Gilles Gomes de Araújo Ferreira

quarta-feira, 21 de novembro de 2007

Smith e a falência da democracia


Chegam da África do Sul as notícias do falecimento de Ian Douglas Smith, ex-Primeiro-Ministro da ex-Rodésia. Em 1965 o filho de imigrantes escoceses tornou-se o primeiro colono branco a se rebelar contra a Coroa britânica desde a Revolução Americana. Opondo-se à política adotada pelo Império Britânico de só conceder independência depois que o poder nas colônias africanas fosse entregue à maioria negra, a Declaração Unilateral de Independência (UDI) fez com que a minoria branca, cristã e civilizada não ficasse refém da maioria negra, tribal. Tal posição teve conseqüência óbvia: Mr Smith tornou-se um homem odiado e vilipendiado em todo o mundo.

No ano seguinte, as Nações Unidas impuseram sanções econômicas contra a Rodésia, e não havia país no mundo, nem mesmo a África do Sul do apartheid, que não denunciasse aquele país.

Ao contrário do que acontecia ao sul da fronteira, Ian Smith não era, ao contrário do que juram seus detratores, racista ou supremacista branco. Sua recusa em aceitar o poder da maioria negra estava baseada na percepção, politicamente incorreta mas acertada, de que os baixos índices educacionais e de desenvolvimento cultural dos nativos não permitia o sucesso de uma democracia. Não havia segregação e os negros tinham reservadas 16 das 66 cadeiras do Parlamento.

Para o queniano Mukui Waruiru, fundador do African Conservative Forum, Mr Smith foi o primeiro revolucionário liberal clássico de toda a África. "Há muito os liberais clássicos dizem que não se pode construir uma sociedade livre sem um sistema político que proteja os direitos de propriedade. O filósofo inglês setecentista John Locke, prescreveu que os pré-requisitos de uma sociedade livre são a proteção da vida, da liberdade e da propriedade. (...) Se mantivermos esse entendimento de liberalismo, Ian Douglas Smith, ex-Primeiro Ministro da Rodésia, pode ser considerado o primeiro revolucionário liberal clássico".
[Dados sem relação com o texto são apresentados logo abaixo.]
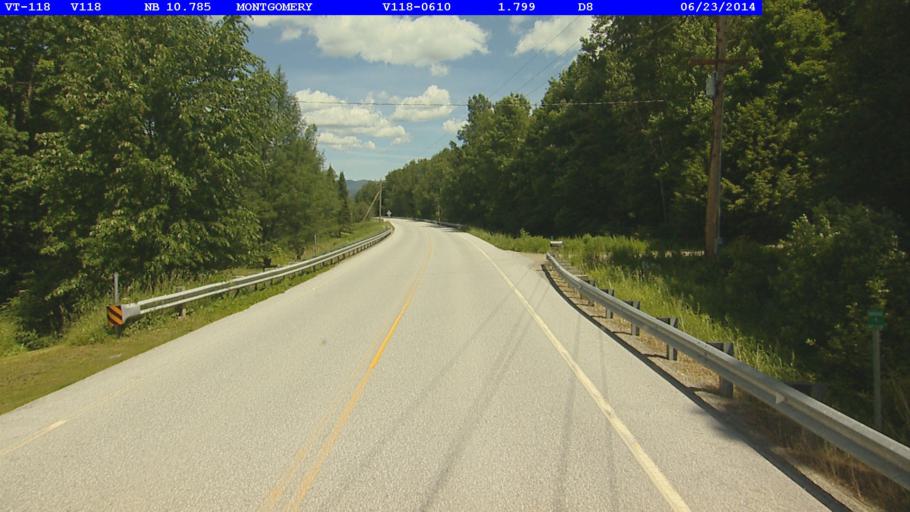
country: US
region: Vermont
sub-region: Franklin County
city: Richford
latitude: 44.8240
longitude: -72.6099
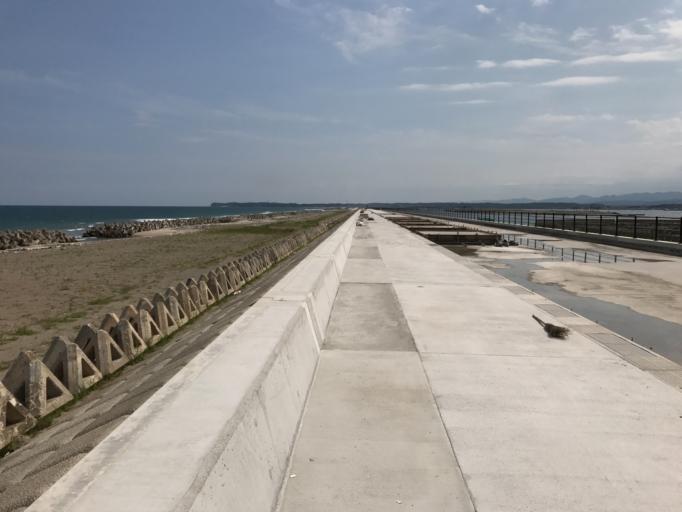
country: JP
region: Miyagi
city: Marumori
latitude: 37.8193
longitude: 140.9856
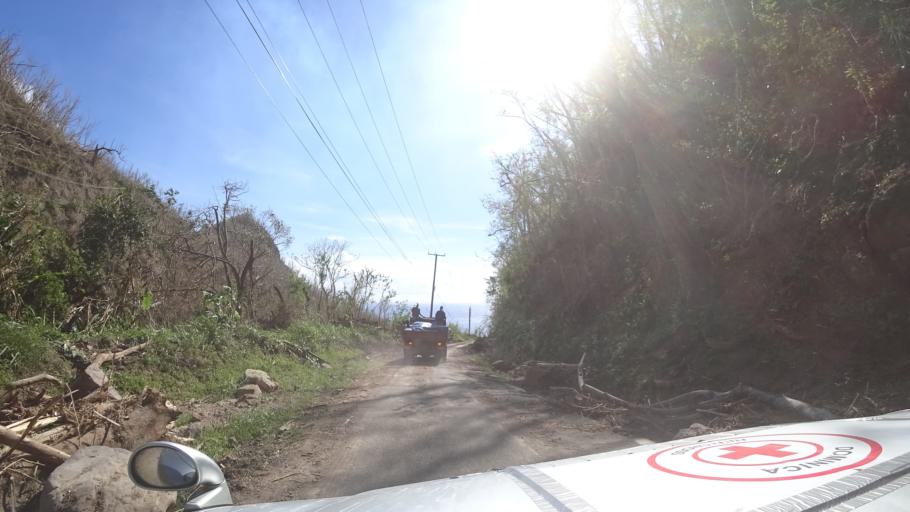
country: DM
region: Saint Mark
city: Soufriere
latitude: 15.2429
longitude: -61.3646
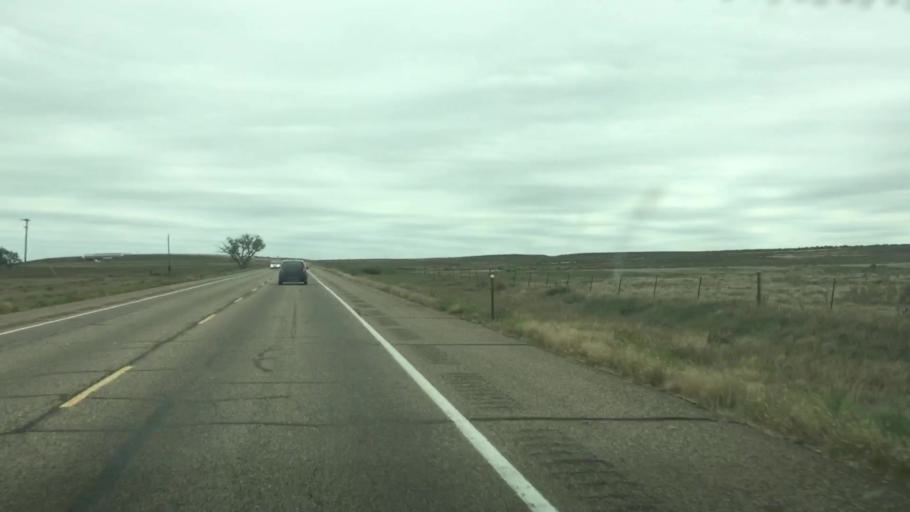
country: US
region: Colorado
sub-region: Prowers County
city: Lamar
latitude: 38.0519
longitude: -102.2697
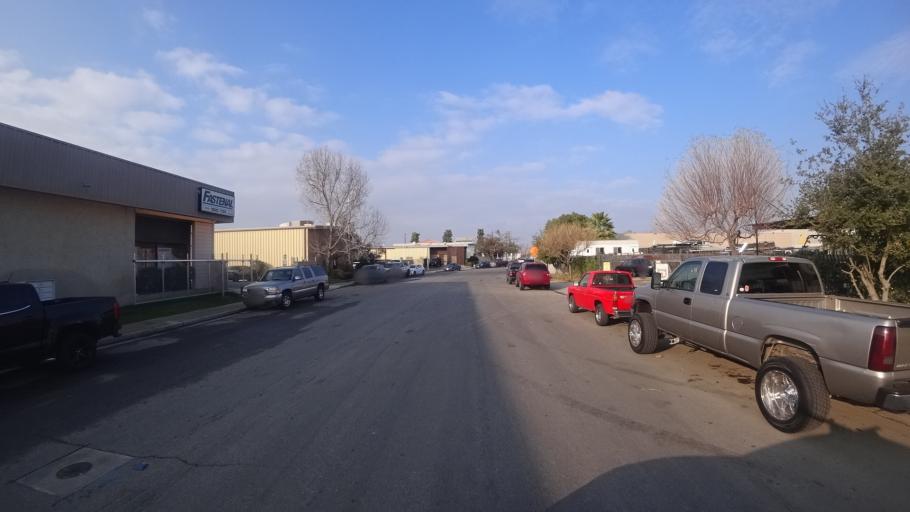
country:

Apesar da condenação de todo o mundo, e sofrendo pesadas sanções econômicas, em meados dos anos 1970, a Rodésia tinha, proporcionalmente, a maior classe média negra de toda a África. Ao final da década o poder foi entregue à maioria negra, liderada pelo militante marxista Robert Mugabe. E começou o declínio da ex-Rodésia, agora Zimbábue. Uma das economias mais fortes do continente tornou-se uma das mais frágeis, com desemprego de 80% e inflação anual de 15.000%.

A Rodésia da democracia limitada tinha tribunais independentes e um sistema político multipartidário. O líder da oposição era negro, e era livre a manifestação de pensamento. No Zimbabwe da democracia pura, a tirania legitimada por eleições fraudadas, confisco de terras, intimidação de opositores. Antes, o melhor sistema educacional da África. Agora, mais de um quarto dos professores já deixaram o país. Com Smith, uma renda per capita igual à da Malásia. Com Mugabe, uma renda per capita pior que o Haiti.

A situação do Zimbabwe é ilustrativa. A democracia não funciona pra todos, e a bem da verdade, talvez não funcione pra ningém. Gana, o primeiro país africano a se tornar independente, foi também o primeiro país africano a sofrer sob a ditadura de um partido único. A regra nas democracias ocidentais, "one member, one vote". A regra nas democracias africanas, "one member, one vote, one time". Quem quer que chegue ao poder, acabará por estabelecer uma ditadura legitimada por urnas. Houve mesmo decretos parlamentares extinguindo a oposição.

Quando Smith resisitiu à entrega do poder à maioria negra, os belgas já haviam fugido do Congo, e as fronteiras da Rodésia estavam entregues a Idi Amin Dada, Mobutu Sese Seko, Hastings Banda e Kenneth Kaunda. A pergunta que ele fazia é por que na Rodésia seria diferente. Não foi. Nem na Rodésia, nem no Iraque, ou no Irã, ou na África do Sul, ou na Venezuela.